Однако успех литератора Дюма совершенно не радовал тех, кто руководил скромным переписчиком бумаг. Несмотря на то что Александр тщательно скрывал от них побочные занятия, которым предавался в том числе и ради того, чтобы пополнить кошелек, слухи о его принадлежности к «миру театра» дошли в конце концов, переползая из кабинета в кабинет, до ушей главного начальника, Франсуа Манша де Броваля. Последний, когда новый письмоводитель впервые явился на службу в его ведомство, соблаговолил лично преподать ему науку складывать письма квадратом или прямоугольником – в зависимости от того, насколько важный человек адресат, делать конверты, соблюдая принятые в канцелярии традиции, и запечатывать их гербом герцога Орлеанского. Проявив подобное участие, подобную заботу о подчиненном, Броваль рассчитывал, что признательность Александра выразится в чем-то ином, только не в этом внезапном влечении к пустой театральной суете. Он открыто высказал все это Удару, который не замедлил дрожащим от негодования голосом повторить его слова виновному. Поначалу, когда заведующий канцелярией только начал ему выговаривать, молодой человек выглядел удрученным, он склонился, словно под хлещущим ливнем, но потом гордость в нем внезапно взяла верх над благоразумием, и он, возвысив голос, произнес, что не видит ничего плохого в желании заработать немного денег литературным трудом, если, занимаясь им, он нисколько не ущемляет интересы его королевского высочества. Поглядев на то, как подчиненный неистовствует, вопит и размахивает руками, Удар усмехнулся:
– Стало быть, вы непременно хотите заниматься литературой?
– Да, сударь! – ответил Александр. – По призванию и по необходимости!
На это господин Удар, рассчитывая поставить-таки наглеца на место, издевательски заметил:
– Что ж, пишите так, как Казимир Делавинь, и мы вместо того, чтобы порицать, станем хвалить вас!

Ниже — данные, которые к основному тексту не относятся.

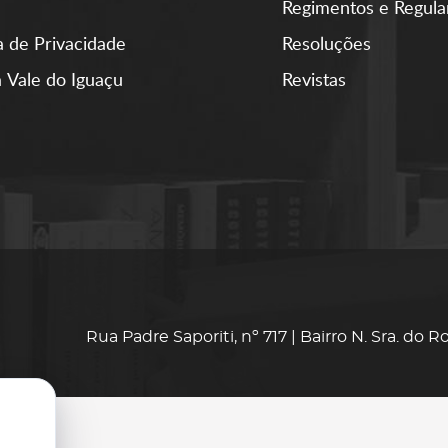
Regimentos e Regul
ca de Privacidade
Resoluções
 Vale do Iguaçu
Revistas
Rua Padre Saporiti, nº 717 | Bairro N. Sra. do 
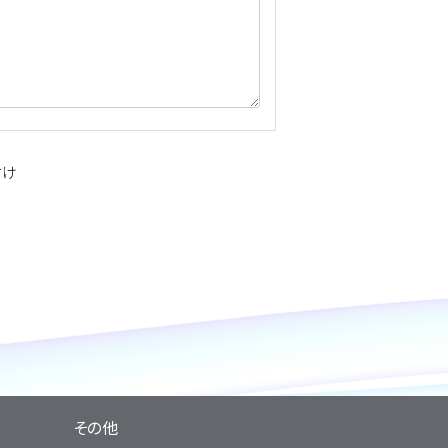
付け
その他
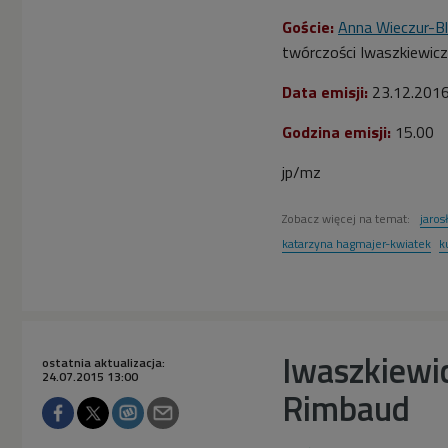
Goście:
Anna Wieczur-B
twórczości Iwaszkiewic
Data emisji:
23.12.201
Godzina emisji:
15.00
jp/mz
Zobacz więcej na temat:
jaros
katarzyna hagmajer-kwiatek
k
Iwaszkiewic
ostatnia aktualizacja:
24.07.2015 13:00
Rimbaud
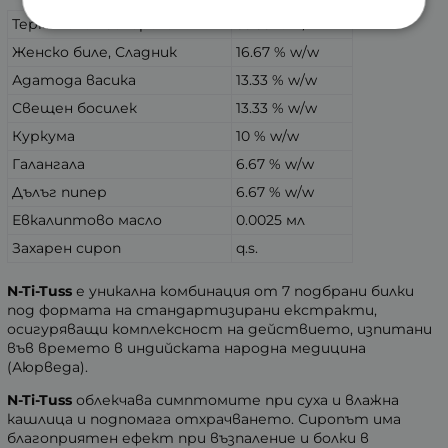
Терминалия белерика
33.33 % w/w
Женско биле, Сладник
16.67 % w/w
Адатода васика
13.33 % w/w
Свещен босилек
13.33 % w/w
Куркума
10 % w/w
Галангала
6.67 % w/w
Дълъг пипер
6.67 % w/w
Евкалиптово масло
0.0025 мл
Захарен сироп
q.s.
N-Ti-Tuss
е уникална комбинация от 7 подбрани билки
под формата на стандартизирани екстракти,
осигуряващи комплексност на действието, изпитани
във времето в индийската народна медицина
(Аюрведа).
N-Ti-Tuss
облекчава симптомите при суха и влажна
кашлица и подпомага отхрачването. Сиропът има
благоприятен ефект при възпаление и болки в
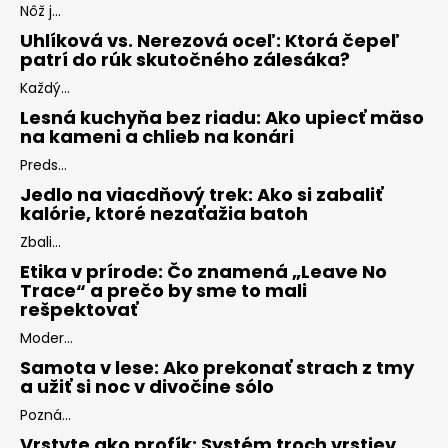
Nôž j...
Uhlíková vs. Nerezová oceľ: Ktorá čepeľ
patrí do rúk skutočného zálesáka?
Každý...
Lesná kuchyňa bez riadu: Ako upiecť mäso
na kameni a chlieb na konári
Preds...
Jedlo na viacdňový trek: Ako si zabaliť
kalórie, ktoré nezaťažia batoh
Zbali...
Etika v prírode: Čo znamená „Leave No
Trace“ a prečo by sme to mali
rešpektovať
Moder...
Samota v lese: Ako prekonať strach z tmy
a užiť si noc v divočine sólo
Pozná...
Vrstvte ako profík: Systém troch vrstiev,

Александр знал, что для всех благонамеренных и «благочитающих» людей Казимир Делавинь был образцом таланта, добродетели и достоинства, и потому в ответ воскликнул с пылом ярого иконоборца:
– Сударь, я совсем не в том возрасте, что господин Казимир Делавинь, ставший придворным поэтом в 1811 году, и я не получил такого образования, как господин Казимир Делавинь, который учился в одном из лучших коллежей Парижа. Нет, мне двадцать два года,[32] а моим образованием я занимаюсь ежедневно, может быть, в ущерб собственному здоровью, поскольку все, что я узнаю, – а узнаю я многое, клянусь вам! – так вот, все, что я узнаю, – я узнаю в те часы, когда другие развлекаются или спят. Стало быть, я не могу сейчас делать то, что делает господин Казимир Делавинь. Но выслушайте в конце концов то, что я сейчас вам скажу, господин Удар, пусть даже то, что я скажу, покажется вам очень странным: если бы я думал, что в будущем стану делать только то, что делает господин Казимир Делавинь, я пошел бы навстречу вашим желаниям и желаниям господина де Броваля и сию же минуту дал бы вам нерушимое обещание, торжественную клятву больше не заниматься сочинительством![33]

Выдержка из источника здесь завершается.